Adverse events are generally summarized in publications and in the package insert as all-grade or grade ≥ 3. Grade 1 AEs are generally bothersome but not life-threatening and may or may not require interventions but should be monitored closely to avoid more severe AEs. Grade 2 AEs may require interventions to control symptoms, but do not generally require dose modifications. Grade 3 or 4 AEs represent serious toxicities that require careful assessment of cause and consideration of options for mitigation and management. In some cases, the drug will need to be held, dose reduced, or discontinued based on the individual guidelines for that drug and regimen. Unfortunately, many treatments are prematurely discontinued without application of all available strategies available for mitigation and management, effectively limiting potential benefit due to the fear of AEs.

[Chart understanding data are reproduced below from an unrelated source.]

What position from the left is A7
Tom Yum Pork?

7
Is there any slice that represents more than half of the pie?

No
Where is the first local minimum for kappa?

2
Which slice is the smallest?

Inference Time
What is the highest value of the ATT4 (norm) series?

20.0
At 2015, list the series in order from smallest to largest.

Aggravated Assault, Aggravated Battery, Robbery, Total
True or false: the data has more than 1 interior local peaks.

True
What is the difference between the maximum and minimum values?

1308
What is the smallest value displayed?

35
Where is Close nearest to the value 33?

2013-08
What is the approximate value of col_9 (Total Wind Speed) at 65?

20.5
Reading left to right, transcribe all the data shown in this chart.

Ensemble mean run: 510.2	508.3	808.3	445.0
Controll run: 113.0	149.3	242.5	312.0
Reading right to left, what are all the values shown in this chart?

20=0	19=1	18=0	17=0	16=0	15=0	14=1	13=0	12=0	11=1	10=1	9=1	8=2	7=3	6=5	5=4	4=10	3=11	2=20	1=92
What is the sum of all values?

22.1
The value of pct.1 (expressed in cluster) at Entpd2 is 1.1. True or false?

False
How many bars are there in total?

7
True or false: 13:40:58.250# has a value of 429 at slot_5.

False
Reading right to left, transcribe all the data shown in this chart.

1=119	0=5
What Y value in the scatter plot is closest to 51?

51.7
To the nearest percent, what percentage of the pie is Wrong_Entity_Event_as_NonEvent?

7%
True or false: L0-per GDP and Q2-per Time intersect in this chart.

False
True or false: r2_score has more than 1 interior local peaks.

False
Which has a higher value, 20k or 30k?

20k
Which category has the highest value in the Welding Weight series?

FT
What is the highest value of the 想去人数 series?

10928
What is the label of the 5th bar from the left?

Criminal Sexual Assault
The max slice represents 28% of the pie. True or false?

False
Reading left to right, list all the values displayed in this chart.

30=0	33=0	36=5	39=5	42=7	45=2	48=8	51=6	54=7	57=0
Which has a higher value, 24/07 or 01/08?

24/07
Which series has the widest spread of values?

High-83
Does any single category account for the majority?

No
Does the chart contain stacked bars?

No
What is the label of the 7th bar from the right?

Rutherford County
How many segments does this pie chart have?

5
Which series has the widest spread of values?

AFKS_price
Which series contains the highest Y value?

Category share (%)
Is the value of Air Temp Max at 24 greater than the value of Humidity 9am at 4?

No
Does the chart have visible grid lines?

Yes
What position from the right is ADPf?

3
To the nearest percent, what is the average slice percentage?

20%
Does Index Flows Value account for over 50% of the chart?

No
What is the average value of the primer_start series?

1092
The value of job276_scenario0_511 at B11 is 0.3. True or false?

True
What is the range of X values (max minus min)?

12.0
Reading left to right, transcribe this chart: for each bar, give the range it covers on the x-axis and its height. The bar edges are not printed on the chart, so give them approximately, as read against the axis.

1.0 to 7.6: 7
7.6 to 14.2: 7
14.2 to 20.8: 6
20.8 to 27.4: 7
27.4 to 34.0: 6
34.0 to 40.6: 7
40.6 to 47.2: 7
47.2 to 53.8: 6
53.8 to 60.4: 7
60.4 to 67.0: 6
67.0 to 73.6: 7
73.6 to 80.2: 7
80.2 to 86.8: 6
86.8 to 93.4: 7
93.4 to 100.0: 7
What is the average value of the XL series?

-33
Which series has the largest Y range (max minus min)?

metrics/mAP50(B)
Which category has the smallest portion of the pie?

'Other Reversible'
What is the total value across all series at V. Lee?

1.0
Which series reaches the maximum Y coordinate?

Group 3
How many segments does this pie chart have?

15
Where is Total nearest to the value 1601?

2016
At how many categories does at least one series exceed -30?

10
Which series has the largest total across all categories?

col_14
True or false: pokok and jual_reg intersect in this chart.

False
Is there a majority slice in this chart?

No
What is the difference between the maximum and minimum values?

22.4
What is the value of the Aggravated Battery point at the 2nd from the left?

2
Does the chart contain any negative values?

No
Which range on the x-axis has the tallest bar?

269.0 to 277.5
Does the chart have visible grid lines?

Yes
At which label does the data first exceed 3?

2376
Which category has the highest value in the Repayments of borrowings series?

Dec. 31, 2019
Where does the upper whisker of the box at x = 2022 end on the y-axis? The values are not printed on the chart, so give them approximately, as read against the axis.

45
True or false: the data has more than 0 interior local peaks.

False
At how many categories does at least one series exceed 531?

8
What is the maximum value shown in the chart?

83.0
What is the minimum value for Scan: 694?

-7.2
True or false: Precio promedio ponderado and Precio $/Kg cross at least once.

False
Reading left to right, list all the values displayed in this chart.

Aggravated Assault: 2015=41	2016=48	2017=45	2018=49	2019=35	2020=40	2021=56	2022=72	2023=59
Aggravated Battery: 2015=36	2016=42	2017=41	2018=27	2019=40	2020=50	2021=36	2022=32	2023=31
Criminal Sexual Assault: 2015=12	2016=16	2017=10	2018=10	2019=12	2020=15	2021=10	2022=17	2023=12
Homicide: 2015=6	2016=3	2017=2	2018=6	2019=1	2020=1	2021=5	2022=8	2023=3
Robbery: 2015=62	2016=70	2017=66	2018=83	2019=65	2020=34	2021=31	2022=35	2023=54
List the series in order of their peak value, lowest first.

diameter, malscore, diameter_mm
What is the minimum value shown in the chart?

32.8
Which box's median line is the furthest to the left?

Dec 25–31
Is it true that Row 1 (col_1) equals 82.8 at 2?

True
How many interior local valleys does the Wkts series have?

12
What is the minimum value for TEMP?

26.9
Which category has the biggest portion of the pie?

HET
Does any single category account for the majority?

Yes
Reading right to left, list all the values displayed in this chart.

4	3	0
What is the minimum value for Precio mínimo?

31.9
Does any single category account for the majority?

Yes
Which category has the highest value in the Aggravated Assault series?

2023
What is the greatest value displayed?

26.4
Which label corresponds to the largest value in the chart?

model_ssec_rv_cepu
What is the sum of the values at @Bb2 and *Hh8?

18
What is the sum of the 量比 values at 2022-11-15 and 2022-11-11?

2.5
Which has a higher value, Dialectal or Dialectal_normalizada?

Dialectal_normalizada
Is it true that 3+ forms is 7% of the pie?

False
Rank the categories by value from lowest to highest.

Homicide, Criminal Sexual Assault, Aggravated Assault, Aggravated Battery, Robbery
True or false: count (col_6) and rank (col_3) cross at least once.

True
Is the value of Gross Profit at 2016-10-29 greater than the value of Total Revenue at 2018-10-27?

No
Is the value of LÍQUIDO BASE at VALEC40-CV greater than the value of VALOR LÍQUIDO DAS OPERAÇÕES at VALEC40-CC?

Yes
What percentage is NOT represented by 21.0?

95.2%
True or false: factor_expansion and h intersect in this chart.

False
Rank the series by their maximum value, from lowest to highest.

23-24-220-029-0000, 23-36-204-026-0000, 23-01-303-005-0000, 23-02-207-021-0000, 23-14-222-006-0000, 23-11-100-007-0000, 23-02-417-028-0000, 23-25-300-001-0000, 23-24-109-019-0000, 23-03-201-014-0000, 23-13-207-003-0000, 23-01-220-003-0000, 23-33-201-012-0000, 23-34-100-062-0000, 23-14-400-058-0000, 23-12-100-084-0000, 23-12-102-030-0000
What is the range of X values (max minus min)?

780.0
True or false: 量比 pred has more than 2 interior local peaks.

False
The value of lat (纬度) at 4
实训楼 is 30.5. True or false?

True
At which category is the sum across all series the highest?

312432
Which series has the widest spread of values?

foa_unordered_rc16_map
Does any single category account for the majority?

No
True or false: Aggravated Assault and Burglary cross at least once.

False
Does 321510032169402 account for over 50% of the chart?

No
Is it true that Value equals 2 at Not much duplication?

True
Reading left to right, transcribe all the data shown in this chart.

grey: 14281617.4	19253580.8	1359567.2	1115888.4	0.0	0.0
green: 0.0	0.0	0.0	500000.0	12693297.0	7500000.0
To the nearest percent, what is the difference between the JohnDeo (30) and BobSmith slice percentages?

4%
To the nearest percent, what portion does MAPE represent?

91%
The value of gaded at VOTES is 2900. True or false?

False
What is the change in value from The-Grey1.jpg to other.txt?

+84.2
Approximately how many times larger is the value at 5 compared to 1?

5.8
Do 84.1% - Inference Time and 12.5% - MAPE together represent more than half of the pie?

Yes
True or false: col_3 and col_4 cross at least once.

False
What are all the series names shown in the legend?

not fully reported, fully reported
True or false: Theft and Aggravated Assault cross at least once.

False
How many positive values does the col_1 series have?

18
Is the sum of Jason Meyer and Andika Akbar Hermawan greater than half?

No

Given the inherent flaws of clinician-only reporting of AEs using the CTCAE criteria, the PRO-CTCAE has been developed (Kluetz et al., 2016). Familiarity with the PRO-CTCAE will become a necessary component of conducting clinical trials in oncology to optimize benefit and limit risk. Adverse events attributed to immunotherapies have required development of specific criteria to estimate severity (Michot et al., 2016; Wang & Xu, 2019; Yu et al., 2019).


Implications for the AP

All currently available therapies for cancer patients have been derived through the conduct of clinical trials. Advanced practitioners in oncology play an integral role in the conduct of clinical trials and in the integration of new therapies into mainstream practice. Review and synthesis of the plethora of clinical trial outcome data has become an arduous yet essential task. Applying general concepts and strategies for review will assist in the interpretation and clinical application of the emerging data. Familiarity with the hierarchy of clinical trial design, the shifting of desired endpoints in the era of precision medicine and robust clinical development, and the necessity of incorporating patient-reported outcomes will be necessary for all oncology clinicians, including the AP. For those APs involved in the conduct of clinical trials, familiarity with new definitions of response, changes in the attestation of AEs, including patient-reported outcomes, will be imperative to the effective conduct and reporting of the trial. There is an opportunity for all APs in oncology to play a larger role in the reporting of adverse events and development of strategies for the management of AEs in the postmarketing phase. 

Disclosure

The authors have no conflicts of interest to disclose.